• **Listed records**
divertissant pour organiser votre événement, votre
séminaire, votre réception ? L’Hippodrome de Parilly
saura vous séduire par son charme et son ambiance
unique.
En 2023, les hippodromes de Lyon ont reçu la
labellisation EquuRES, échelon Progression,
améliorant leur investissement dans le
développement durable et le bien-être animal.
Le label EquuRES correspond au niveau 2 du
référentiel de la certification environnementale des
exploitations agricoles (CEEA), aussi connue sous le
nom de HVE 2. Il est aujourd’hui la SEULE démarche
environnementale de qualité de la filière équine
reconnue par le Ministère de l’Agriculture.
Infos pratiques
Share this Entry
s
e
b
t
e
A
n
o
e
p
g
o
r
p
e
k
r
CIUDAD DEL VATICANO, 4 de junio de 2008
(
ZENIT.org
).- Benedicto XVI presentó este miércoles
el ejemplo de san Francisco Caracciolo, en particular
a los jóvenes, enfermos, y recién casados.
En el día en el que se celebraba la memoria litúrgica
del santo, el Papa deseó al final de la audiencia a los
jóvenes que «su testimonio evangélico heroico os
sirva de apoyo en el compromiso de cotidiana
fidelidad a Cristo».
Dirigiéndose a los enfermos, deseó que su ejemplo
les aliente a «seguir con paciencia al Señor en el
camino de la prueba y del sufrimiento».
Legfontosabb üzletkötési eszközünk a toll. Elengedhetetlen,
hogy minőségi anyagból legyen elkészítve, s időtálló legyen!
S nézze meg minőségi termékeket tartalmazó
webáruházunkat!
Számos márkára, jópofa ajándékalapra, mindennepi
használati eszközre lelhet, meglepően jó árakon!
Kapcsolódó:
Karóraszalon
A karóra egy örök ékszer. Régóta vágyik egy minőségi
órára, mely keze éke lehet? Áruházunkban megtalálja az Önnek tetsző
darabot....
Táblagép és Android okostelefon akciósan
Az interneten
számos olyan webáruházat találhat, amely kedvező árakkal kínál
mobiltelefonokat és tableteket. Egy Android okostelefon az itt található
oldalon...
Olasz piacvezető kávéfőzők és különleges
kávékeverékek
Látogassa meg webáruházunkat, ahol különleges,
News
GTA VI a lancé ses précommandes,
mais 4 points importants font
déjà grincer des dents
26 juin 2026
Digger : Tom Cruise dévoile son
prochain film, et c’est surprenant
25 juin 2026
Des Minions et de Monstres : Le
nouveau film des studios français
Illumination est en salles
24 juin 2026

• **What is needed**
Your task is to repeat the records exactly. Begin at their first line and stop after the line containing "camino de la".

• **Reply to the exercise**
divertissant pour organiser votre événement, votre
séminaire, votre réception ? L’Hippodrome de Parilly
saura vous séduire par son charme et son ambiance
unique.
En 2023, les hippodromes de Lyon ont reçu la
labellisation EquuRES, échelon Progression,
améliorant leur investissement dans le
développement durable et le bien-être animal.
Le label EquuRES correspond au niveau 2 du
référentiel de la certification environnementale des
exploitations agricoles (CEEA), aussi connue sous le
nom de HVE 2. Il est aujourd’hui la SEULE démarche
environnementale de qualité de la filière équine
reconnue par le Ministère de l’Agriculture.
Infos pratiques
Share this Entry
s
e
b
t
e
A
n
o
e
p
g
o
r
p
e
k
r
CIUDAD DEL VATICANO, 4 de junio de 2008
(
ZENIT.org
).- Benedicto XVI presentó este miércoles
el ejemplo de san Francisco Caracciolo, en particular
a los jóvenes, enfermos, y recién casados.
En el día en el que se celebraba la memoria litúrgica
del santo, el Papa deseó al final de la audiencia a los
jóvenes que «su testimonio evangélico heroico os
sirva de apoyo en el compromiso de cotidiana
fidelidad a Cristo».
Dirigiéndose a los enfermos, deseó que su ejemplo
les aliente a «seguir con paciencia al Señor en el
camino de la prueba y del sufrimiento».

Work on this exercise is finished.